Rubber balls found in eye-sockets of severed head in US

The embalmed head of a woman was found by a boy walking through the woods in Pennsylvania.

A WOMAN WHOSE embalmed head was found in the western Pennsylvania woods more than a year ago may have died of a heart ailment, police said today.

Tests run on the woman’s hair at the FBI Forensic Lab in Quantico, Virginia, showed traces of lidocaine and atropine — drugs used to treat acute heart ailments — in her system, Economy police Chief Michael O’Brien said at a news conference.

The woman’s head was found 12 December, 2014, by a boy walking through the woods in the borough about 15 miles northwest of Pittsburgh. But police have yet to determine who the woman is or why her head was severed from her body after it was embalmed.

Authorities performed a burial service for the head at Beaver Cemetery on Saturday, the anniversary of the head’s discovery. They called a news conference today in hopes the publicity from the burial would help them disseminate the latest information on the case.

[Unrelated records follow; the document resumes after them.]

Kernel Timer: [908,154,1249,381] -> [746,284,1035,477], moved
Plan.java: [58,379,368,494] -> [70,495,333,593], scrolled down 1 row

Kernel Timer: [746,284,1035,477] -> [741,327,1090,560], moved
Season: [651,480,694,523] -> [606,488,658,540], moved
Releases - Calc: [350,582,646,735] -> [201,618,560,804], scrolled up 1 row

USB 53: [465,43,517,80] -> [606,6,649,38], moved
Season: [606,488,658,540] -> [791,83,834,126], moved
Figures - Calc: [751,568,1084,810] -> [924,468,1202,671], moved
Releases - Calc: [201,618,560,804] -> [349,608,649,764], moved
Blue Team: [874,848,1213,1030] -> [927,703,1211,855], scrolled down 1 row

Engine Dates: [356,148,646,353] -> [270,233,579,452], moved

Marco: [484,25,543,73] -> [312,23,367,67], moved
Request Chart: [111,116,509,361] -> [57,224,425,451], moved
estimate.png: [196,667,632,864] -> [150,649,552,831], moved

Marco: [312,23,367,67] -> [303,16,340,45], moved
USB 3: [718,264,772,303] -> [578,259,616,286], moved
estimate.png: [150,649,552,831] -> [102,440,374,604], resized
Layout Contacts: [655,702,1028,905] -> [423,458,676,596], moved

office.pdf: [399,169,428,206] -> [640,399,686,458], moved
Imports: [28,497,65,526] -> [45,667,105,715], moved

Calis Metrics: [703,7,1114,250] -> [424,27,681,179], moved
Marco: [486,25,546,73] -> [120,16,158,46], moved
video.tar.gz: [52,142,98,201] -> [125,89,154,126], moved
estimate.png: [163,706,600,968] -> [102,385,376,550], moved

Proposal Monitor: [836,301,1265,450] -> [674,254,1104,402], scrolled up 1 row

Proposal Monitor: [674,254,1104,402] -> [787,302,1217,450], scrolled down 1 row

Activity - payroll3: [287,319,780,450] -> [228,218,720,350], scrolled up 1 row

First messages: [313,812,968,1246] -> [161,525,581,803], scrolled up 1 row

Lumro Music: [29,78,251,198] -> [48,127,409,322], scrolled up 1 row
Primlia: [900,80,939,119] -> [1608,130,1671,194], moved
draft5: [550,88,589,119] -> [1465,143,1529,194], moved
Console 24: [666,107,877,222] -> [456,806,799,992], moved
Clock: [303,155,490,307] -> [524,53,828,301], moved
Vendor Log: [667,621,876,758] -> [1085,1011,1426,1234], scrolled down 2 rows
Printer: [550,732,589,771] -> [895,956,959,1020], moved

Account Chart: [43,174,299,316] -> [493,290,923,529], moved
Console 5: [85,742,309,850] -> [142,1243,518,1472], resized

“Her identity is a priority of this investigation,” O’Brien said. At the press conference he showed reporters a red rubber ball similar to those found in the place of eyes in the woman’s head. Beaver County Coroner told Channell 11 News that this is not common practice in the funeral business.

Michael O'Brien Chief Michael O'Brien shows a red rubber ball during a news conference. Keith Srakocic / AP Keith Srakocic / AP / AP

O’Brien said that new isotope test results indicate that the woman may have lived the last seven months of her life in a region of the Allegheny Mountains from northern West Virginia stretching through western Maryland and Pennsylvania and into north central Pennsylvania.

Beaver County District Attorney Anthony Berosh said a Salt Lake City company, IsoForensics Inc, was hired to test isotopes found in the woman’s body. Those substances are elements that form in human bodies due to the food and drink a person consumes, and can form combinations unique to certain geographic areas.

Those tests suggest the woman moved several times in the months before she died, which means she might have been in the care of various family or friends, Berosh said.